*** Opening TEXT FOR ANALYSIS ***

Flight 3701 NTSB Report
Two joyriding pilots took a jet to its 41,000-ft. ceiling--and paid for the stunt with their lives. Here at PM.com, read a PDF-format transcript of the cockpit voice recording (CVR) of the crash of Flight 3701. Then, check back the week of Jan. 9, 2006 for the print investigative story that POPULAR MECHANICS magazine published in its January issue.
 
Here is another article I found today on Pinnacle.

Logan reports another incident on runways

Event is 17th in last 14 months

By Mac Daniel, Globe Staff | December 9, 2005
Just a week after local and federal aviation officials announced changes to improve runway safety at Logan International Airport, the airport recorded its 17th runway incident in the past 14 months, the most of any US airport, federal officials said yesterday.
Federal Aviation Administration spokesman Jim Peters said the latest runway incident happened around 4:45 p.m. on Nov. 29 when the pilot of a Northwest Airlink commuter jet took off on Logan's runway 22R without permission from the control tower. At the same time, a Continental Airlines 737, which had just landed from Newark with 103 passengers and five crew members aboard, was crossing the far end of that runway.
The planes were 3,600 feet to 3,800 feet apart horizontally when the Memphis-bound commuter flight with 33 passengers and three crew members left the ground, Peters said. Investigators are still trying to determine how close the planes were vertically as the Northwest Airlink plane flew over the Continental jet. The ground radar warning system was working, but did not alert air traffic controllers because it determined the chance of a collision was remote, he said.

*** Closing TEXT FOR ANALYSIS ***

▶ _PROBLEMS AND TASKS_
A. List each count of passengers or crew members that the Logan runway incident article gives, and name the airline each count belongs to.
B. Write the next few paragraphs of the news article on the Logan runway incident, starting after its last sentence.

*** Opening GIVEN DATA ***

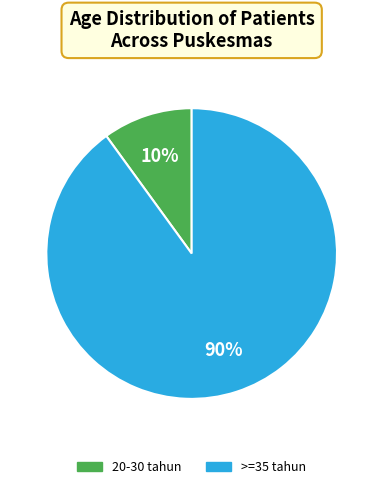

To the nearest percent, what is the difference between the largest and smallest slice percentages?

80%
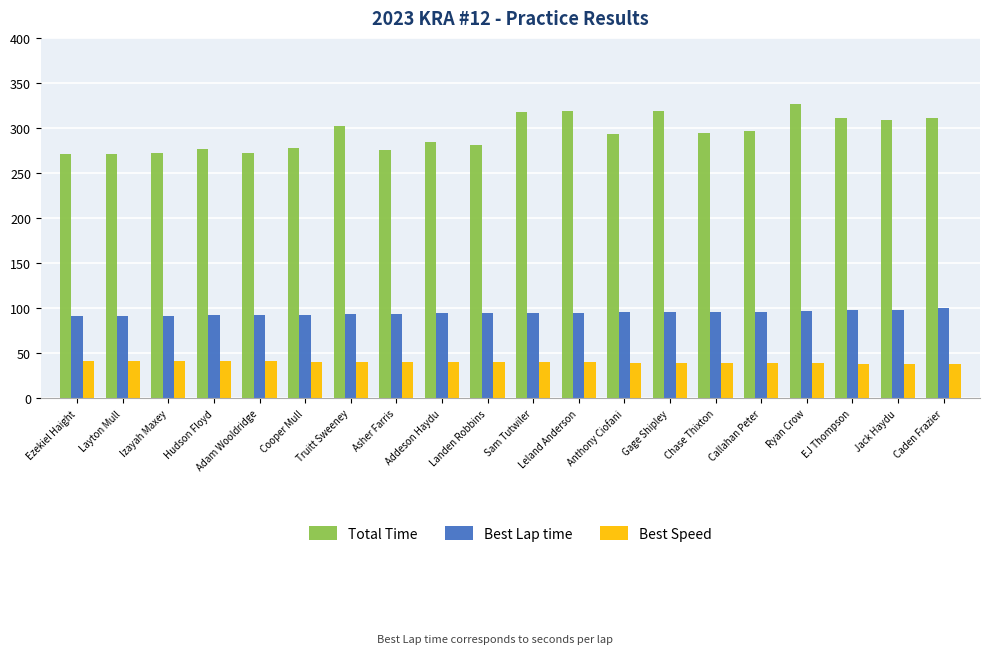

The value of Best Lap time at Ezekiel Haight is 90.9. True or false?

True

*** Closing GIVEN DATA ***
*** Opening GIVEN DATA ***

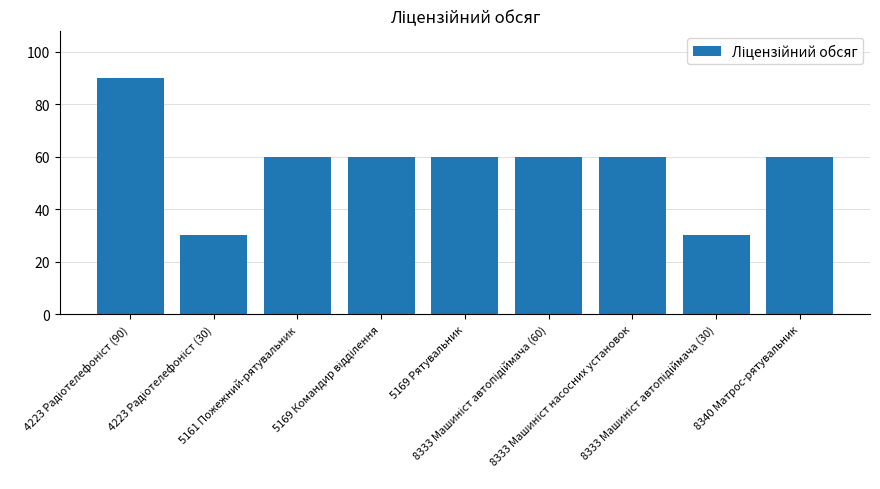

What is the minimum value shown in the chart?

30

*** Closing GIVEN DATA ***

▶ _NUMBERED ANSWERS_
A.
- 103 passengers: Continental Airlines
- Five crew members: Continental Airlines
- 33 passengers: Northwest Airlink
- Three crew members: Northwest Airlink

B.
At first, Peters said, officials didn't believe any other planes were on the runway. But a review of ground radar tapes on Wednesday showed the Continental plane. FAA investigators then reclassified the incident as a runway incursion, which federal safety standards define as any time an aircraft, vehicle, person, or object on the ground creates a collision hazard or any time aircraft taking off, landing, or intending to take off or land get too close to each other.
The Nov. 29 incident was not as serious as a June 9 close call, when two passenger jets with 381 people on board came within 106 vertical feet of colliding on takeoff, prompting new scrutiny of runway safety at Logan. But it continues a string of runway incursions that is one of the more perplexing in the nation. The 16 incidents between Oct. 1, 2004, and Sept. 30 were double Logan's total for the prior three-year period.
Logan, with about 1,250 daily departures and arrivals, is the nation's 17th busiest airport.
The latest incident remains under investigation. The FAA could take action against the commuter pilot, ranging from a warning and retraining to a license suspension or revocation, Peters said.
Philip Reed, vice president for marketing for Pinnacle Airlines Inc., which operates Northwest Airlink, said an internal review of the incident found that the pilot ''mistook the information [from the control tower] to turn and misinterpreted the word 'turn' for 'takeoff.' " Reed said the pilot remains on duty, ''though we have taken the appropriate action." He declined to elaborate.
Officials at the Massachusetts Port Authority, which runs Logan, said yesterday they were trying to learn more about the latest incident. Safety at the airport remains the authority's highest priority, especially during the busy holiday travel season, they said.
But US Representative Michael E. Capuano, a Somerville Democrat who has been vocal on the issue, said yesterday that both the FAA and Massport must find a solution.
''The FAA's job, Massport's job -- their first job, their top job -- is to provide the safest possible travel they can. And when they both fall down doing it, they should be criticized as much as they can," he said. ''God forbid there's an accident. They will both be held to full accountability."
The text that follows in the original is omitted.